In Guyana personal finances and status in society play an all but unspoken role in how our children are educated. The rich and powerful will definitely send their children to private schools but the poor and the powerless have no choice but to send their children to public schools. Of course, educating their children is the number one priority of the vast majority of parents, but only if they have the financial resources to do so. Most parents would also like to send their children to private schools because of the colossal failure of the public schools but unfortunately they cannot. This means not all students have access to a school with decent teacher-student ratios, a good learning environment, better qualified teachers and more in the way of ‘extras’ like art and music classes. The poor already know that the PPP regime does not care much about the public school system but we want to remind it that a mind is a terrible thing to waste.
It may be a practical option and a personal choice for a Minister of Education to send her child to a private school, but it shows that the Minister does not have confidence in the public school system, but it is good for the poor students. This reveals a bankrupt mentality and lack of integrity. This type of double standard and hypocrisy is also evident in the public hospitals which the PPP continues to praise as having a good medical service although they always run to the United States to seek medical attention for a simple flu or fever.
Seeing what the Minister has done, how can she convince parents to send their children to the public schools? It is clear that she does not want her child to suffer from a system where children fail the basics – Maths and English.
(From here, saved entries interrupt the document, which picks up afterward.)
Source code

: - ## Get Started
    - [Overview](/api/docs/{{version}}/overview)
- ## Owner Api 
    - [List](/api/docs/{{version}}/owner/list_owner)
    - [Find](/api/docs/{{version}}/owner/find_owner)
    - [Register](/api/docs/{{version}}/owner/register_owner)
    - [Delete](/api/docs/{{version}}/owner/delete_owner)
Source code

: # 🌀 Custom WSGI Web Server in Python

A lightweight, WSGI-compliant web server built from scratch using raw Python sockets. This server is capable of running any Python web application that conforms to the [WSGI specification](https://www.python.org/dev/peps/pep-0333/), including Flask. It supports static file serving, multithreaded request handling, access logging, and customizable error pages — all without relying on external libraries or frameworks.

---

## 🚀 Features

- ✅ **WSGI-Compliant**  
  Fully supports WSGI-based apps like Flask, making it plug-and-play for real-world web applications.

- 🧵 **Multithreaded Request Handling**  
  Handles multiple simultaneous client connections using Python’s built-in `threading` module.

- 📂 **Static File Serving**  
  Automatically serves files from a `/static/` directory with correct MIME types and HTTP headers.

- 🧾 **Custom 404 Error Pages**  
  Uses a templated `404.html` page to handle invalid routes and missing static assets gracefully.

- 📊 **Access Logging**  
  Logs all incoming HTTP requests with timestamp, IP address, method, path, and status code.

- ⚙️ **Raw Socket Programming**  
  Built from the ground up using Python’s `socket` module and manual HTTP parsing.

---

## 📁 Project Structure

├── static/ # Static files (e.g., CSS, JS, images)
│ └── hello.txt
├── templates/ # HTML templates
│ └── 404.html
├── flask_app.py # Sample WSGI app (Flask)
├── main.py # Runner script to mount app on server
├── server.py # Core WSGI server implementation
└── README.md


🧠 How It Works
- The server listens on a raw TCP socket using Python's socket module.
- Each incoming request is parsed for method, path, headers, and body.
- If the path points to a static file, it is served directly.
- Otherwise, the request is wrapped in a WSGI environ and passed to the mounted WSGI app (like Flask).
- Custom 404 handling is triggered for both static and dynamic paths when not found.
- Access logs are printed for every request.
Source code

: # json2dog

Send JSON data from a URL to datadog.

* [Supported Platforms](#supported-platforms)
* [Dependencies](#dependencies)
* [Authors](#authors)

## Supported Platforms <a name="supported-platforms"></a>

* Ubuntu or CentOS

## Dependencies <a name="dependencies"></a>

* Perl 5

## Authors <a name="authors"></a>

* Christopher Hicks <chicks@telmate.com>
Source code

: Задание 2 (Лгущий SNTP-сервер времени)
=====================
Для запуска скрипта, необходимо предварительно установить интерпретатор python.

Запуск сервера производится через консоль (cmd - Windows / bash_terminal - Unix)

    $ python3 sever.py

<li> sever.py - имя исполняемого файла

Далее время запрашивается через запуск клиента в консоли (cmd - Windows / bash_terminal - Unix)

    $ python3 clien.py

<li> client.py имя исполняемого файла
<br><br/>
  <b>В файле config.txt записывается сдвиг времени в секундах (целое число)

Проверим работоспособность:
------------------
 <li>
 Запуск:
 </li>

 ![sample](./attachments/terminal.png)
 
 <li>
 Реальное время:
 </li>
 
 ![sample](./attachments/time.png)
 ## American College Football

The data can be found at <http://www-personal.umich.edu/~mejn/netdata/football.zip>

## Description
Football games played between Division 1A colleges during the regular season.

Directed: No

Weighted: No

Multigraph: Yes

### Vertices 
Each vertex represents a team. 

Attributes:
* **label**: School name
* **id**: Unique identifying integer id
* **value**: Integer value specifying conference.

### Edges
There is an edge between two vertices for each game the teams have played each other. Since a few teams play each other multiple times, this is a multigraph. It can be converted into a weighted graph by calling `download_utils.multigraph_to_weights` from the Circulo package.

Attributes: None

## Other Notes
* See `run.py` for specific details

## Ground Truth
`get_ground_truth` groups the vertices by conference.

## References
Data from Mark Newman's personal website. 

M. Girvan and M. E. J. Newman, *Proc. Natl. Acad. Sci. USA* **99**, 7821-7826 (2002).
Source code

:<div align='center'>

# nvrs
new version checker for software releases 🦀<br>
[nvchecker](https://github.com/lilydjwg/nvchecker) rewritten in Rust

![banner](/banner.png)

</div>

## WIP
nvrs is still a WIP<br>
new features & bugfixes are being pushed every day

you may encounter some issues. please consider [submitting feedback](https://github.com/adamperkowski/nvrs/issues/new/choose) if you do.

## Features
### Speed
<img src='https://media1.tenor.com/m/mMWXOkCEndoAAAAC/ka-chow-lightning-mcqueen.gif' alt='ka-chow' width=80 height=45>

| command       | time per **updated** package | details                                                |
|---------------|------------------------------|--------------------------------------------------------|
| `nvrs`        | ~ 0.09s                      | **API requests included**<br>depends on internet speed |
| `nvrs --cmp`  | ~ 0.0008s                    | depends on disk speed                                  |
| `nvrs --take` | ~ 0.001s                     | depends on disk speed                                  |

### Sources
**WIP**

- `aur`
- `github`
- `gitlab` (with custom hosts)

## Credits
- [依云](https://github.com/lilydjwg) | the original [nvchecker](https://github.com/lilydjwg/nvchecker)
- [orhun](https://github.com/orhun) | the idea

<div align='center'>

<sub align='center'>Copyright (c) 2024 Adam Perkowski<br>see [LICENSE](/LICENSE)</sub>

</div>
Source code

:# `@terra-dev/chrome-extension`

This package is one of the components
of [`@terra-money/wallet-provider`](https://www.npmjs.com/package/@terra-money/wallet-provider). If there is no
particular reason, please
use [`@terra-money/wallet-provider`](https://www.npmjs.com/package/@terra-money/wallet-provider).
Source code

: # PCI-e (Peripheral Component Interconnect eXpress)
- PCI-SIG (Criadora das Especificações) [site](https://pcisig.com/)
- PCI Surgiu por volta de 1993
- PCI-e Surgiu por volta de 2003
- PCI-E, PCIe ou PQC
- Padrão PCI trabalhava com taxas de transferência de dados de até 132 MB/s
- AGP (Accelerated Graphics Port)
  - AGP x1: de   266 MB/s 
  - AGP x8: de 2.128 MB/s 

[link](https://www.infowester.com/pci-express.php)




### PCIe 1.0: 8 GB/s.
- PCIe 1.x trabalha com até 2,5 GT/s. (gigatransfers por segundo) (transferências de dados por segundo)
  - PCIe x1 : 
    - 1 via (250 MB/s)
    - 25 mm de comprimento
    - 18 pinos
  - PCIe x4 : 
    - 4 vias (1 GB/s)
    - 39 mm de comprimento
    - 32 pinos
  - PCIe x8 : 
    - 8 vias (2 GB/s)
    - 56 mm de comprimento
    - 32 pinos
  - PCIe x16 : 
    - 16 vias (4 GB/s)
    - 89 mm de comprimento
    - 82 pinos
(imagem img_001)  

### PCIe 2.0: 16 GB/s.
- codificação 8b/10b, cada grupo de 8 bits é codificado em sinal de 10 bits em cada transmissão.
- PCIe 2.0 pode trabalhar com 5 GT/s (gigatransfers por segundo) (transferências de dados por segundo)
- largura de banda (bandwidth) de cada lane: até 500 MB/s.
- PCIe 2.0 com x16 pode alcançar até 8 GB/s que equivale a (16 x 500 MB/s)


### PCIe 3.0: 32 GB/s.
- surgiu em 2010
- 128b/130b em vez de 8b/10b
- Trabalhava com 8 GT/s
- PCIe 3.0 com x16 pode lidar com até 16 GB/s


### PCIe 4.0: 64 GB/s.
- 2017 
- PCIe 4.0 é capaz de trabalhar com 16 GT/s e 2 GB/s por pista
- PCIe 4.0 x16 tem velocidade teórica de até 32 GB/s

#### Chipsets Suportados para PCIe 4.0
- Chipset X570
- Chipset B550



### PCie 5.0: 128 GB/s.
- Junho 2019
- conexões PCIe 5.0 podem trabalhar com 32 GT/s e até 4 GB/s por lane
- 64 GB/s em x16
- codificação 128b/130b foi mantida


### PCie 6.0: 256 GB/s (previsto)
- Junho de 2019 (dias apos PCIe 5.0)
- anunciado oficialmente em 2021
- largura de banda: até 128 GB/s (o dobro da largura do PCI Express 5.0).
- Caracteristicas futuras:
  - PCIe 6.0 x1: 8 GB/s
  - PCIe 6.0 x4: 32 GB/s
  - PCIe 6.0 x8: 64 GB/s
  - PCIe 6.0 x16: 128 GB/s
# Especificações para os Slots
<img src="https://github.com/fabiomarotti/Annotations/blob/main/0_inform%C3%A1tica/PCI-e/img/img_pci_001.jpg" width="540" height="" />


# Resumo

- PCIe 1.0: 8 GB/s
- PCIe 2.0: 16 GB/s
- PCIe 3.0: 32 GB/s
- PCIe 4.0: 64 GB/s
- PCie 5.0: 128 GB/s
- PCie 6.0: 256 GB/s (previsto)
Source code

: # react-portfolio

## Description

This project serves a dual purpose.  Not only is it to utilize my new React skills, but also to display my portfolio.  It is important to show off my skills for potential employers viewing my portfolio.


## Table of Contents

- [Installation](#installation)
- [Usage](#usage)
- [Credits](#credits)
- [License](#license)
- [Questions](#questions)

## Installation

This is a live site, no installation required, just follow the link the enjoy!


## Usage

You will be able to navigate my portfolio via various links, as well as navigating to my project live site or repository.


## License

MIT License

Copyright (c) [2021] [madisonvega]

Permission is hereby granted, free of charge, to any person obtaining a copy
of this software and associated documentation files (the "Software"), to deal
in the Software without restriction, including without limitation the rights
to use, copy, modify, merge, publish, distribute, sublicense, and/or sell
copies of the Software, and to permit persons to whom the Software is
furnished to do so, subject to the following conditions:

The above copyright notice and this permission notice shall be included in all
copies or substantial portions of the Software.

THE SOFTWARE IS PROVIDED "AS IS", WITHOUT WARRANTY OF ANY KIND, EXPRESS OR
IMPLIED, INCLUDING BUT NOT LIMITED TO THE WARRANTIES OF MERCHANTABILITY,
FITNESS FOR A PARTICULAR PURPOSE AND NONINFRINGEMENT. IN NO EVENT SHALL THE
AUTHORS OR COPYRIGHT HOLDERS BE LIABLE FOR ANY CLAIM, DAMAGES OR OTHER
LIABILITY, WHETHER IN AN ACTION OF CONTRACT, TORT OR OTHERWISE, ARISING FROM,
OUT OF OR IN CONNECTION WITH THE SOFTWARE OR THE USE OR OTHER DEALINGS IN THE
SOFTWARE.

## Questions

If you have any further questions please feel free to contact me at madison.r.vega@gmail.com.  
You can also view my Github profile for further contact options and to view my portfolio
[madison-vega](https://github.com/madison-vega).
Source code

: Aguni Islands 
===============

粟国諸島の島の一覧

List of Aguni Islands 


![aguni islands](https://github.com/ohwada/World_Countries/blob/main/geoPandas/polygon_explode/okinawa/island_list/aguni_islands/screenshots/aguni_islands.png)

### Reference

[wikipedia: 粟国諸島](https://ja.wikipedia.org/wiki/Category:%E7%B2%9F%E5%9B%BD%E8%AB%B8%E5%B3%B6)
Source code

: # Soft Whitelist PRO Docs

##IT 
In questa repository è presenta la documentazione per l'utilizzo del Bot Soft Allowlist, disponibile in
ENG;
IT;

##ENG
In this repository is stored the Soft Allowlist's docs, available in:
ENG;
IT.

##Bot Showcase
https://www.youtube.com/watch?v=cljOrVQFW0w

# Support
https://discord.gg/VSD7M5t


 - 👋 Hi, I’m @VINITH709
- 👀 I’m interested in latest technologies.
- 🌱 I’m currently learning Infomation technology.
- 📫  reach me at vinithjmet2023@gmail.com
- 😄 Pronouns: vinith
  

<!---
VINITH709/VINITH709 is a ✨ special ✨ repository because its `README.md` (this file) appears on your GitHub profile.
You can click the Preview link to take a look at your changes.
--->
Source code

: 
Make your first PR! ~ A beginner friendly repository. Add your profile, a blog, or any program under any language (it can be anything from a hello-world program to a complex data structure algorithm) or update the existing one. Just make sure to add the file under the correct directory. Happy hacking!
The Minister’s actions are a public condemnation of the public school system and show her firm belief in the private schools. The parents who pay the piper get to determine the level of education for their children, but at the same time those rich parents are contributing to the destruction of the public schools. Her behaviour is the embodiment of the PPP leadership and is perfectly in line with the ultra-low standards they have for the public school system.
Making pronouncements on education in Guyana requires a certain amount of moral authority and integrity; but the Minister’s constant praise of the public schools is hypocritical. Is the Minister so naïve as to believe that she would not be seen as hypocritical by parents and children?
Finally, we are not arguing that parents do not have a right to decide what is best for their own children in terms of education. What we have here, however, is something more disturbing than parents making a choice about what is best for their own sons and daughters. This is a case of the Minister of Education ensuring that her progeny will not be subjected to the failing policies of the public school system that she herself is promoting. It is for other people’s children.